Find a community garden or a friend’s garden to add your compost to, get plots if available, grow edible greens indoors, plant in containers on balconies and porches, collect your urine for the compost and your garden, plant seeds and marvel at their growth, ask others for advice on gardening, look into using human manure, and grow food justice!
Compost piles lessen methane pollution by keeping produce matter out of landfills, where food waste does not break down in the healthiest of ways. Urine collection and human manure transform “waste”, these practices can therefore keep human “waste” from being put into water that then needs to be treated. Human excrement is usually treated through water intensive processes, in the final stages of which chlorine is added. After the treatment process, both the chlorine water and sludge (treated waste) often get dumped into waterways. 85% of the sludge in Oregon is spread on dry lands as fertilizer either where cows graze or where hay is grown for animals to eat. However, human manure can be and is a fertilizer for soils where food crops grow and yet in the USA, so far, this is only practiced in personal gardens and in some gardens within communities (ie. the Kailash Ecovillage Communtiy in SE Portland, Oregon). Urine and human manure can be kept on land to be used instead of commercial fertilizers and imported organic fertilizers. In fact, doing so will help to complete a circle that is now being wastefully disrupted with flush water toilets.

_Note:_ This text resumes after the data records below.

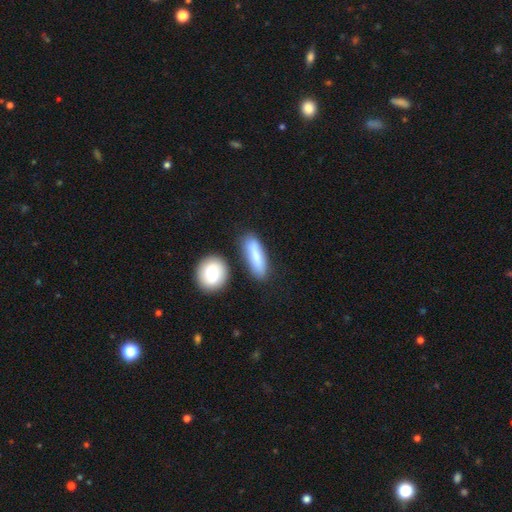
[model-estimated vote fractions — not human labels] A smooth galaxy with no disk features (74%) that is cigar-shaped (48%). Merging: none (74%).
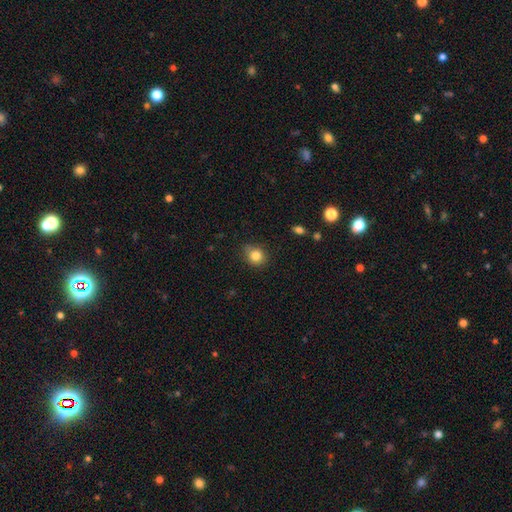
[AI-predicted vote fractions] smooth_or_featured: smooth (p=0.83) [alt: star or artifact p=0.11]
how_rounded: round (p=0.74) [alt: in between p=0.25]
merging: none (p=0.75) [alt: minor disturbance p=0.20]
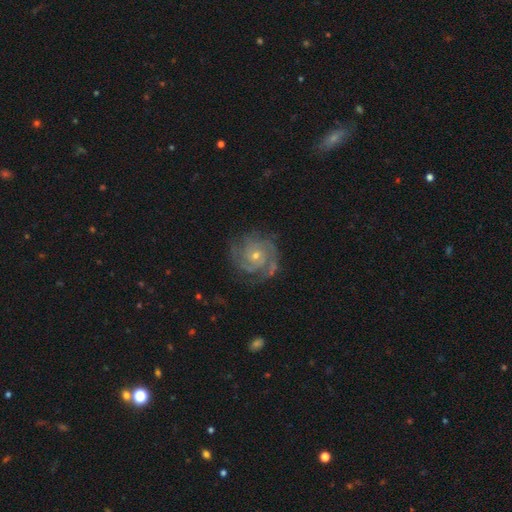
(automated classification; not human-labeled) The model was most divided on "spiral arm count": 3: 34%, 2: 27%, can't tell: 18%, 4: 10%, 1: 6%, more than 4: 6%. More confident: edge-on disk — no (98%); spiral arms — yes (97%); smooth or featured — featured or disk (88%); bar — no (78%); merging — none (76%); bulge size — small (66%); spiral winding — tight (66%).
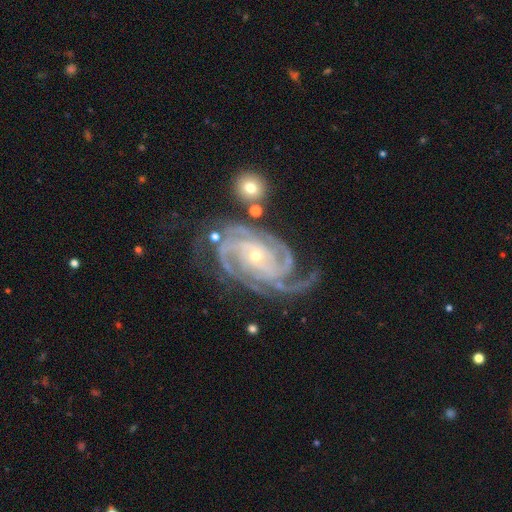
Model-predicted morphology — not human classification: smooth-or-featured: featured or disk: 94% | star or artifact: 4% | smooth: 2%
  disk-edge-on: no: 98% | yes: 2%
    bar: no: 64% | weak: 23% | strong: 13%
    has-spiral-arms: yes: 99% | no: 1%
      spiral-winding: tight: 71% | medium: 26% | loose: 3%
      spiral-arm-count: 4: 37% | 3: 30% | 2: 10% | more than 4: 9% | can't tell: 9% | 1: 6%
    bulge-size: small: 73% | moderate: 24% | large: 1% | none: 1% | dominant: 1%
  merging: none: 64% | minor disturbance: 21% | major disturbance: 11% | merger: 4%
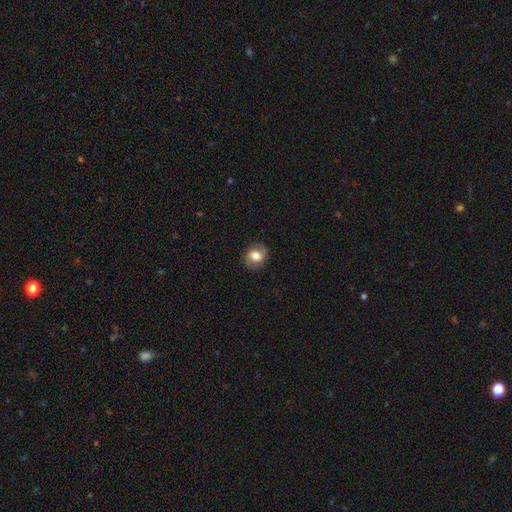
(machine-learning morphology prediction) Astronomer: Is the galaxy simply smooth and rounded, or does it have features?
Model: smooth — 59%.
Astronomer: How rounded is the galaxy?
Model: round — 75%.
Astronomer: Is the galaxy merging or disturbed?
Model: none — 83%.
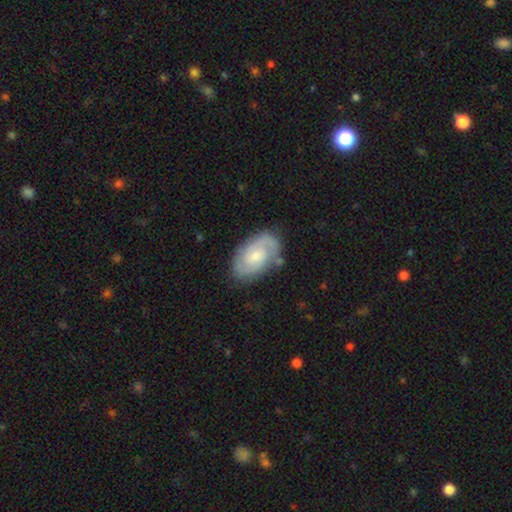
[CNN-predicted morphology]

Bravo to those searching for and finding practices to heal oneself whilst healing the rest of life on earth, the two are indeed intricately interrelated!
Additionally, and wonderfully, a full switch to veganic farming and gardening could free up large surfaces of land for the restoration of habitats; much less land is needed to live veganically! With this, veganism can also bring back the gifts of biodiversity. There are many reasons to celebrate as the transition to veganic food systems unfolds and is, perhaps, even furthered by you.
More ways to care:
*Love animals, there is enough to eat from plants.
*Integrate simple living as a useful and fulfilling way to make use of time. Less can often be more than enough.